Chris explains what Swap is, and how it provides a backing store of anonymous pages as opposed to the actual code files, which provide backing store for file based pages. I have no problem with the information and background knowledge he provides. This is correct and useful stuff, and I even learned a thing about what cgroups can do for me.

I do have a problem with some attitudes here. They are coming from a developers or desktop perspective, and they are not useful in a data center. At least not in mine. :-)

Chris writes:

Swap is primarily a mechanism for equality of reclamation, not for emergency “extra memory”. Swap is not what makes your application slow – entering overall memory contention is what makes your application slow.

And that is correct.

The conclusions are wrong, though. In a data center production environment that does not suck, I do not want to be in this situation.

I see it this way:

If I am ever getting into this situation, I want a failure, I want it fast and I want it to be noticeable, so that I can act on it and change the situation so that it never occurs again.

That is, I do not want to survive. I want this box to explode, others to take over and fix the root cause. So the entire section »Under temporary spikes in memory usage« is a DO NOT WANT scenario.

Chris also assumes a few weird things, from a production POV: He already states that

If you have a bunch of disk space and a recent (4.0+) kernel, more swap is almost always better than less. In older kernels kswapd, one of the kernel processes responsible for managing swap, was historically very overeager to swap out memory aggressively the more swap you had. and production sadly is in many places still on pre-4.0 kernels, so don’t have large swap.

He also mentions

As such, if you have the space, having a swap size of a few GB keeps your options open on modern kernels. […] What I’d recommend is setting up a few testing systems with 2-3GB of swap or more, and monitoring what happens over the course of a week or so under varying (memory) load conditions.
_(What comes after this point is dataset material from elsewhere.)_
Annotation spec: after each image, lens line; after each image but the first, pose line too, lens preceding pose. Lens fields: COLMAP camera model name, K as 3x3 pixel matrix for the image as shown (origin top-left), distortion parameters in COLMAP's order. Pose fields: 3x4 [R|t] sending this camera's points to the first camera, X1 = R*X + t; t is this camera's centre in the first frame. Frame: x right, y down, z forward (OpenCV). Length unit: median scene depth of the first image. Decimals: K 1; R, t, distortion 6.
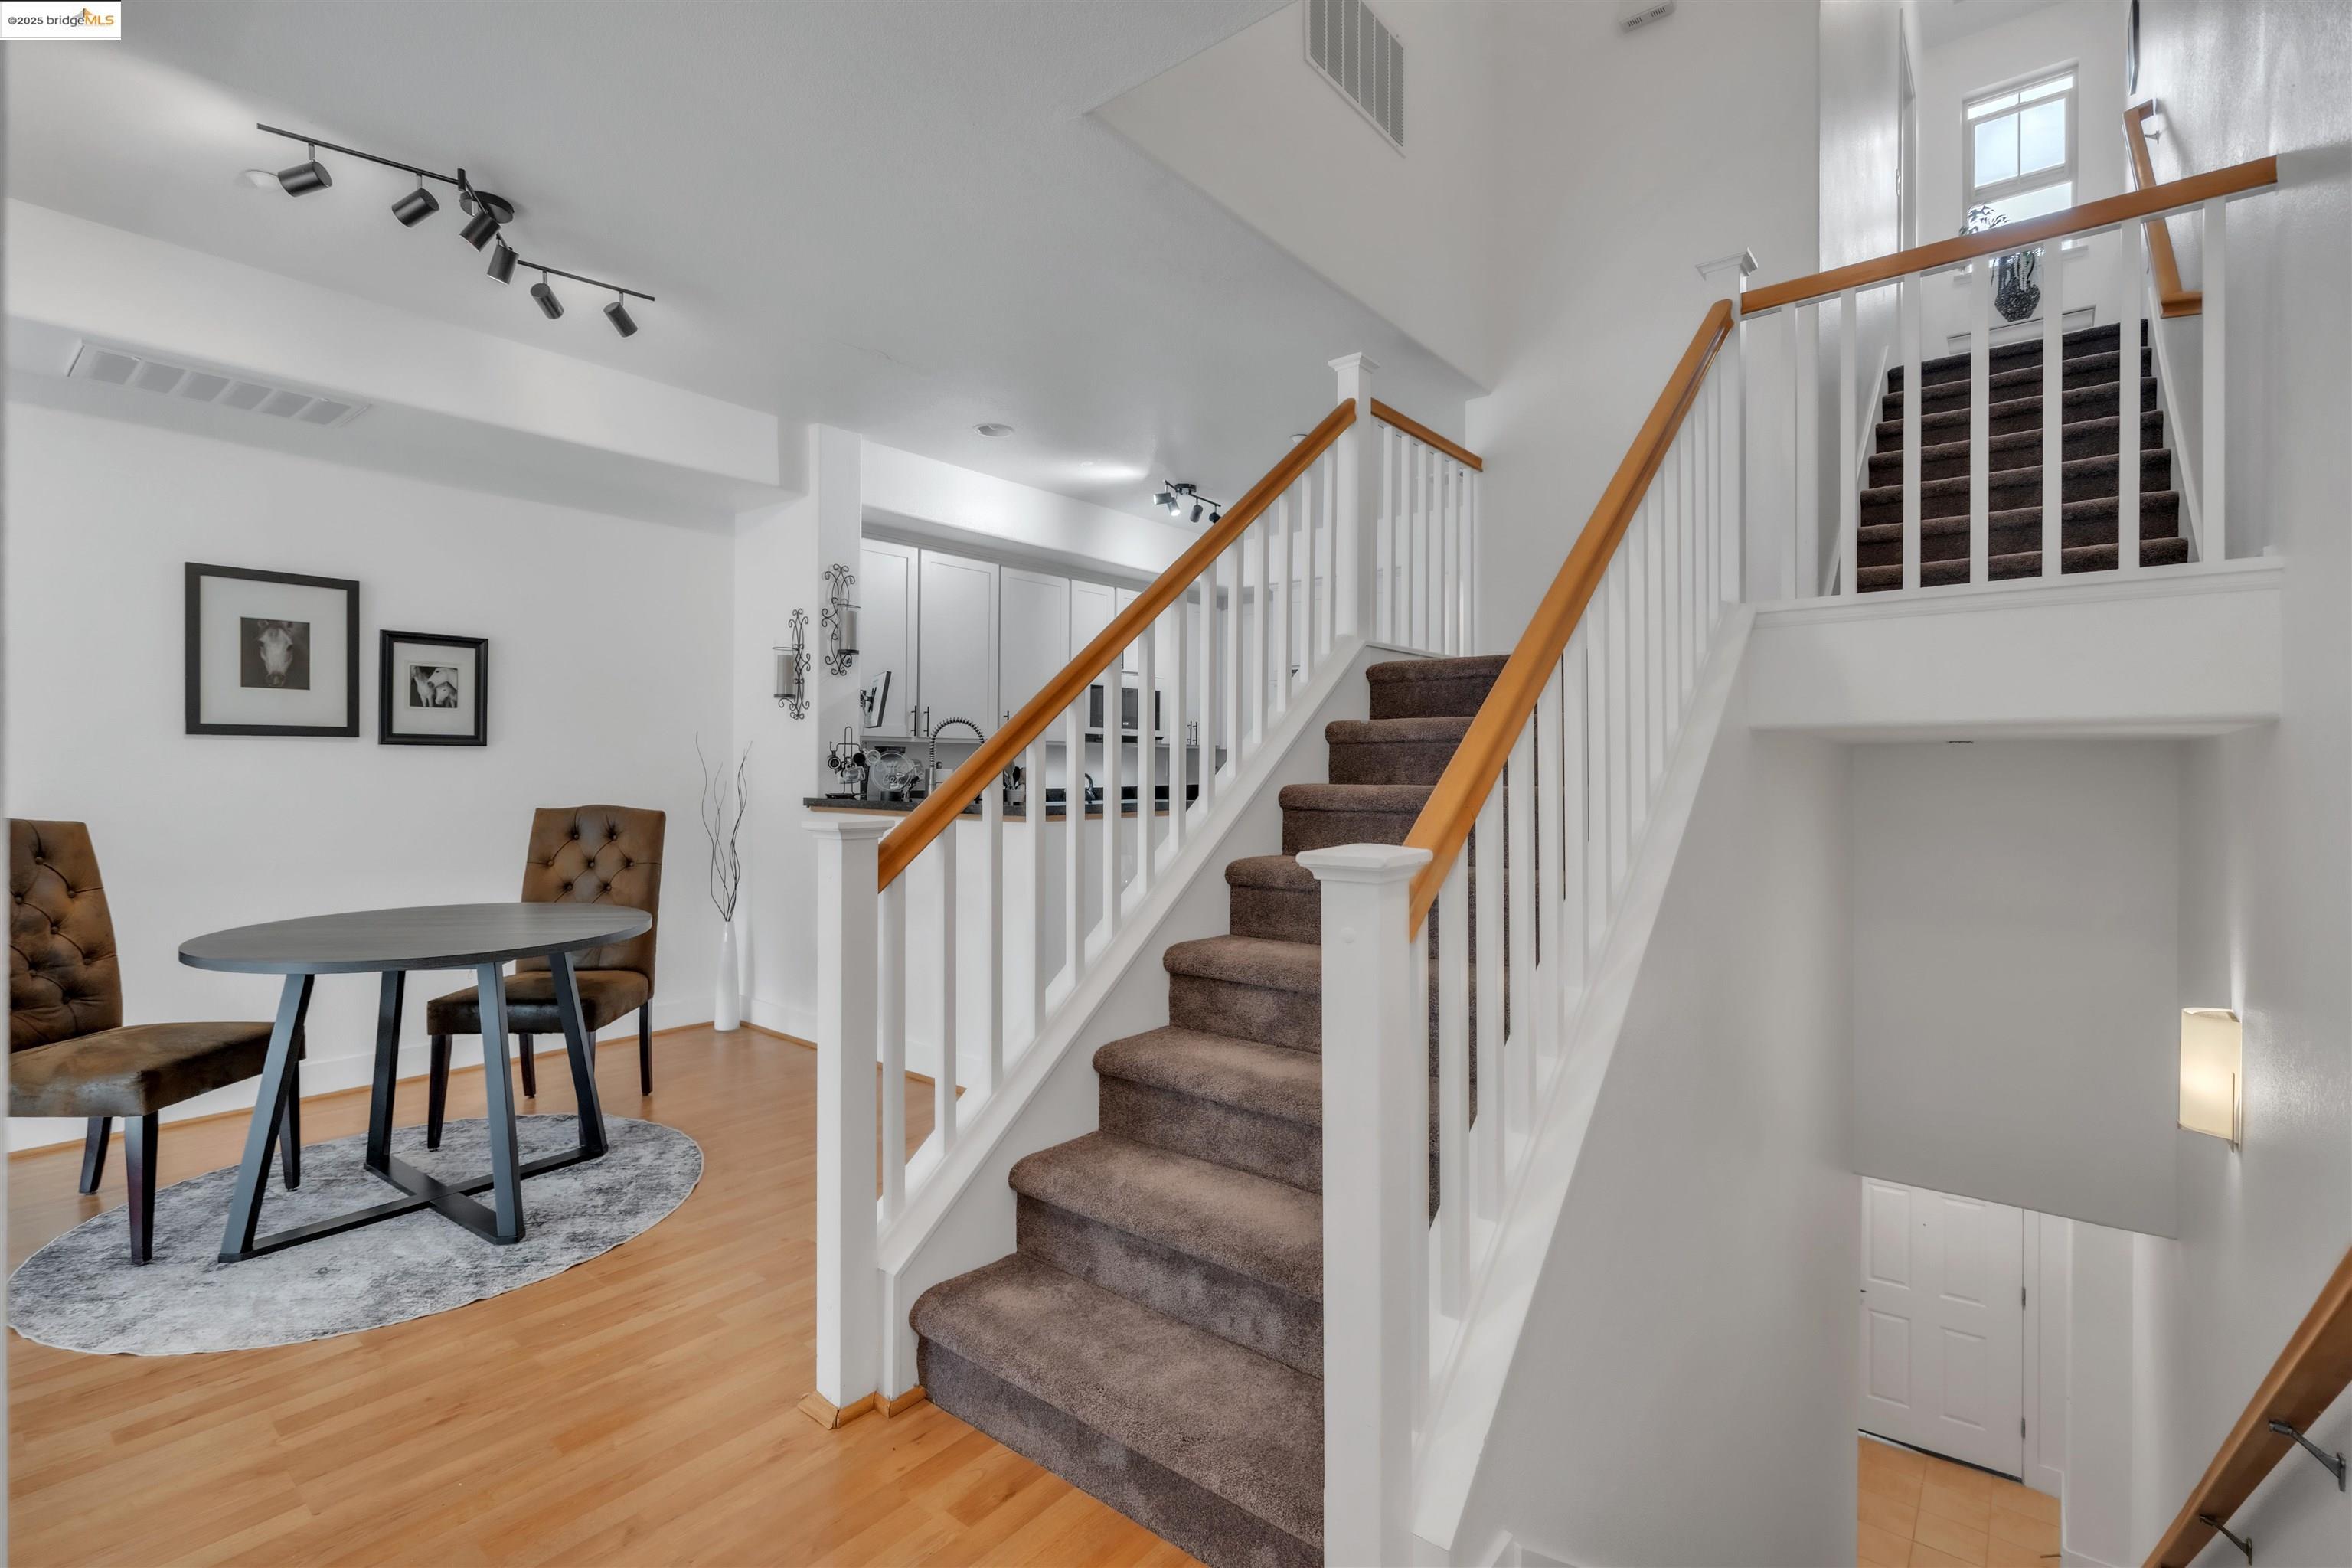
lens RADIAL K [[1069.0, 0, 1178.1], [0, 1069.0, 766.0], [0, 0, 1]] dist [-0.001658, -0.000059]
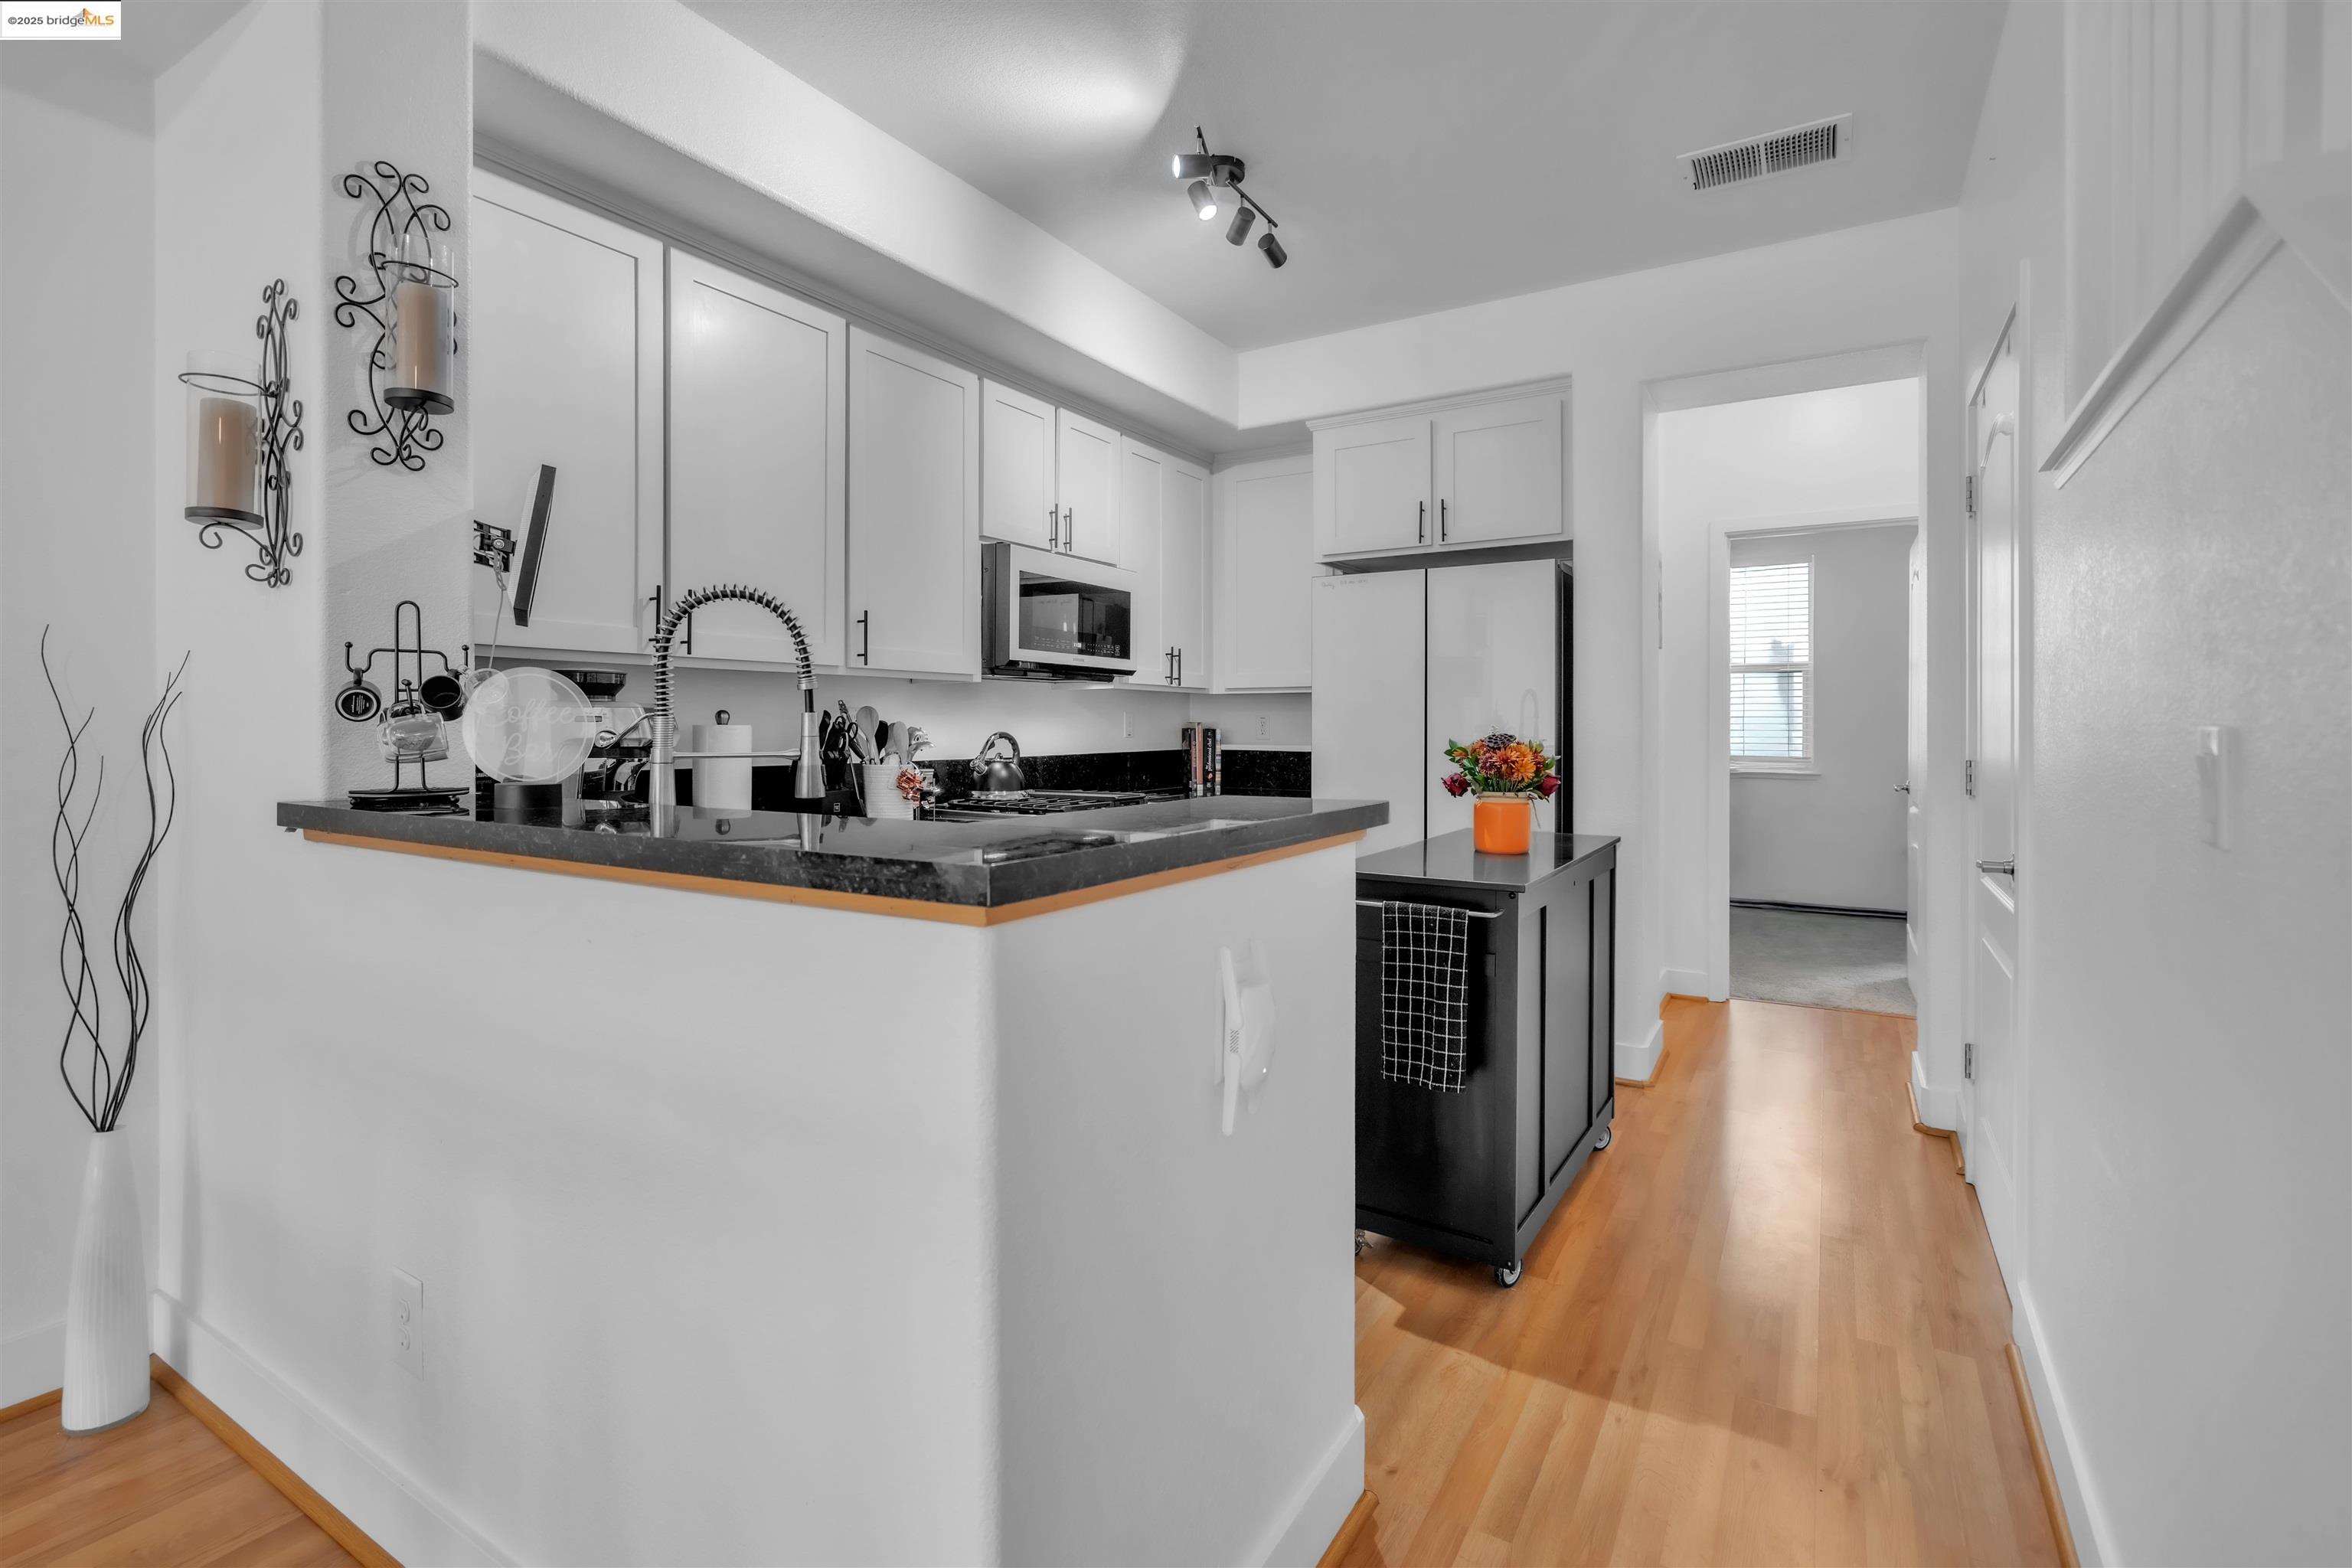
lens RADIAL K [[1069.0, 0, 1174.5], [0, 1069.0, 739.0], [0, 0, 1]] dist [-0.001658, -0.000059]
pose [[0.991609, -0.003900, 0.129211, -0.100540], [0.002602, 0.999945, 0.010208, 0.005680], [-0.129243, -0.009787, 0.991565, 0.605001]]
Well, I have production boxes with 48 GB, 96 GB or even 192GB of memory. “A few GB of swap” aren’t going to cut this. These are not desktops or laptops. Dumping or loading, or swapping 200GB of core take approximately 15 minutes on a local SSD, and twice that time on a rotating disk, though, so I am not going to work with very large swaps, because they can only be slower than this. I simply cannot afford critical memory pressure spikes on such a box, and as an Ops person, I configure my machines to not have them, and if they happen, to blow up as fast as possible.
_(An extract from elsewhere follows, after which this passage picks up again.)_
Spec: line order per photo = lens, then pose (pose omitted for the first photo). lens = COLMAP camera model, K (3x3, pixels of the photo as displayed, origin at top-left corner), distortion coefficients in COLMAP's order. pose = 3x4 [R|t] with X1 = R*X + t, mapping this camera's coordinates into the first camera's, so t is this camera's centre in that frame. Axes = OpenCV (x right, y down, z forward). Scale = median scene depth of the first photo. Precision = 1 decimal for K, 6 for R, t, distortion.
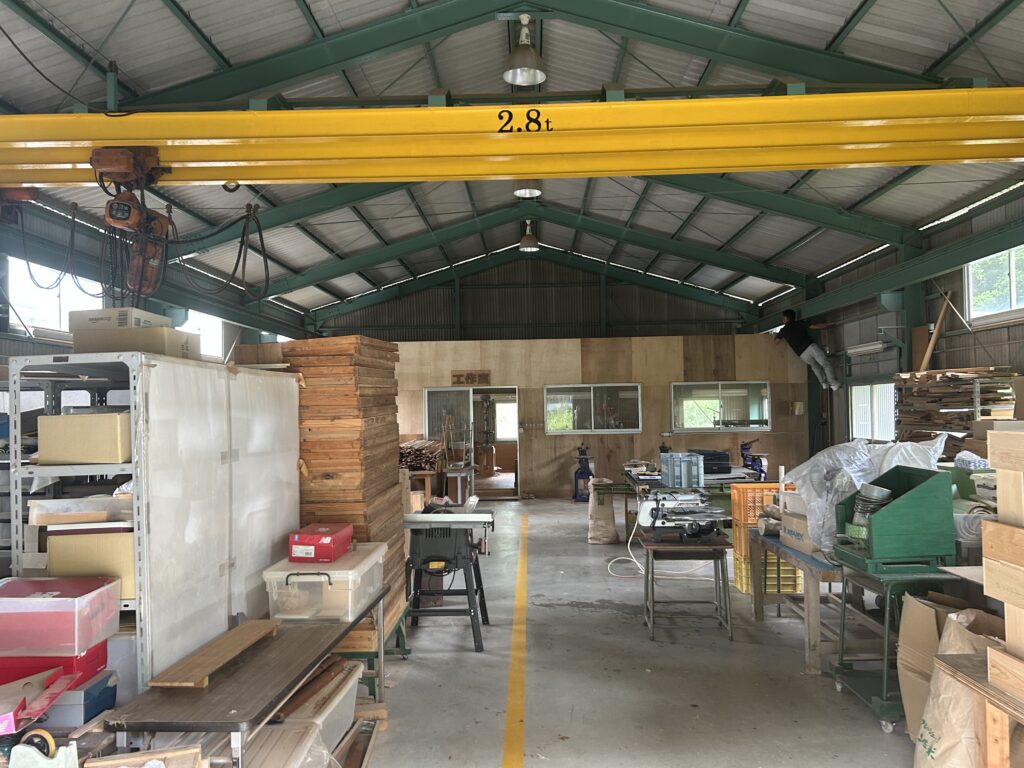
lens RADIAL K [[776.6, 0, 512.9], [0, 776.6, 392.3], [0, 0, 1]] dist [0.082347, -0.085308]
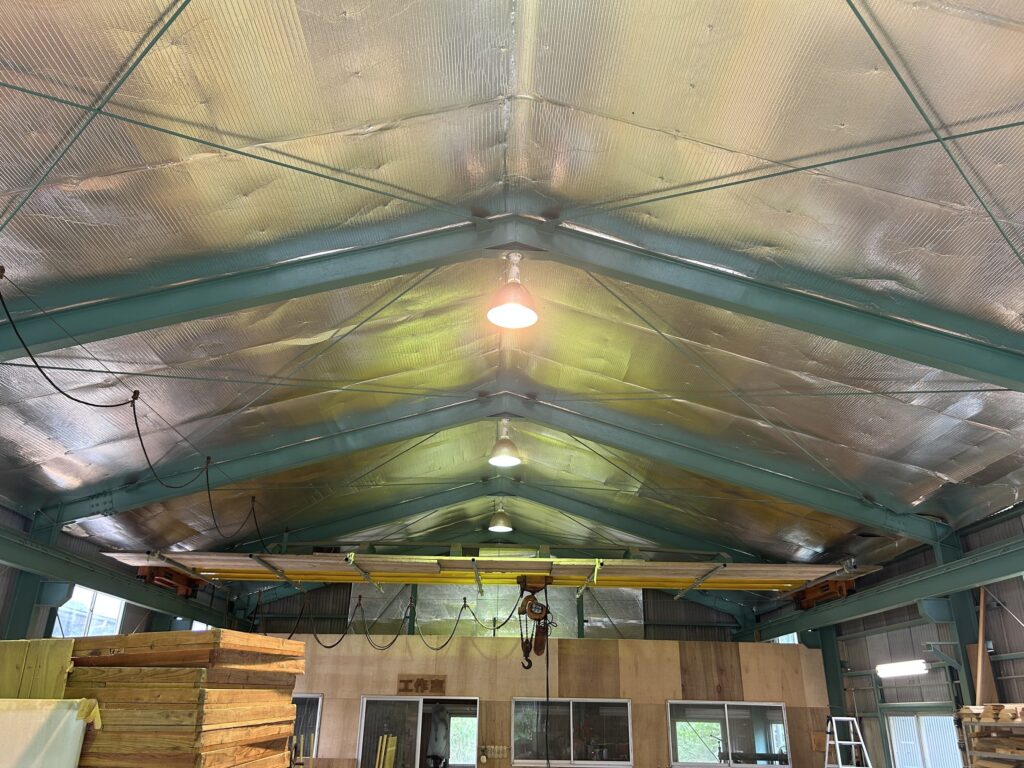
lens RADIAL K [[776.6, 0, 512.9], [0, 776.6, 392.3], [0, 0, 1]] dist [0.082347, -0.085308]
pose [[0.997985, 0.051357, 0.037270, -0.005549], [-0.034507, 0.932138, -0.360455, -0.010945], [-0.053253, 0.358442, 0.932032, 0.126709]]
What I also would want is better metrics for memory pressure, or just the amount of anon pages in the system.

Determination of memory pressure is somewhat difficult using traditional Linux memory counters, though. We have some things which seem somewhat related, but are merely tangential – memory usage, page scans, etc – and from these metrics alone it’s very hard to tell an efficient memory configuration from one that’s trending towards memory contention.
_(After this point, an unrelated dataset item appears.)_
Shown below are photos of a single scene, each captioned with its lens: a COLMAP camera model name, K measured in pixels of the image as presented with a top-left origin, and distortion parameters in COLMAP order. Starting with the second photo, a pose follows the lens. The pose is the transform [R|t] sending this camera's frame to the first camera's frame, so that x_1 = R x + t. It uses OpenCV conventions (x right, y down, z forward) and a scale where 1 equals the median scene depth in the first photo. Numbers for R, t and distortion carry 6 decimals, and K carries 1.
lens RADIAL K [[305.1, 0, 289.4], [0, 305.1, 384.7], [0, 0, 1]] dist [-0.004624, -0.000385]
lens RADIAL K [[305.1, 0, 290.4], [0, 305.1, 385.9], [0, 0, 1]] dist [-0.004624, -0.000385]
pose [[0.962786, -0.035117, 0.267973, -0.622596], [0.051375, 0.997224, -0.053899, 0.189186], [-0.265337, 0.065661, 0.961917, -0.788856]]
I agree on this. I wonder if there is a fast and lock free metric that I can read that tells me the amount of unbacked, anon pages per process and for the whole system? One that I can sample in rapid succession without locking up or freezing a system that has 200GB of memory in 4 KB pages (the metric can be approximate, but reading it must not lock up the box).

I think the main difference Chris and I seem to have on fault handling - I’d rather have this box die fast and with a clear reason than for it trying to eventually pull through and mess with my overall performance while it tries to do that.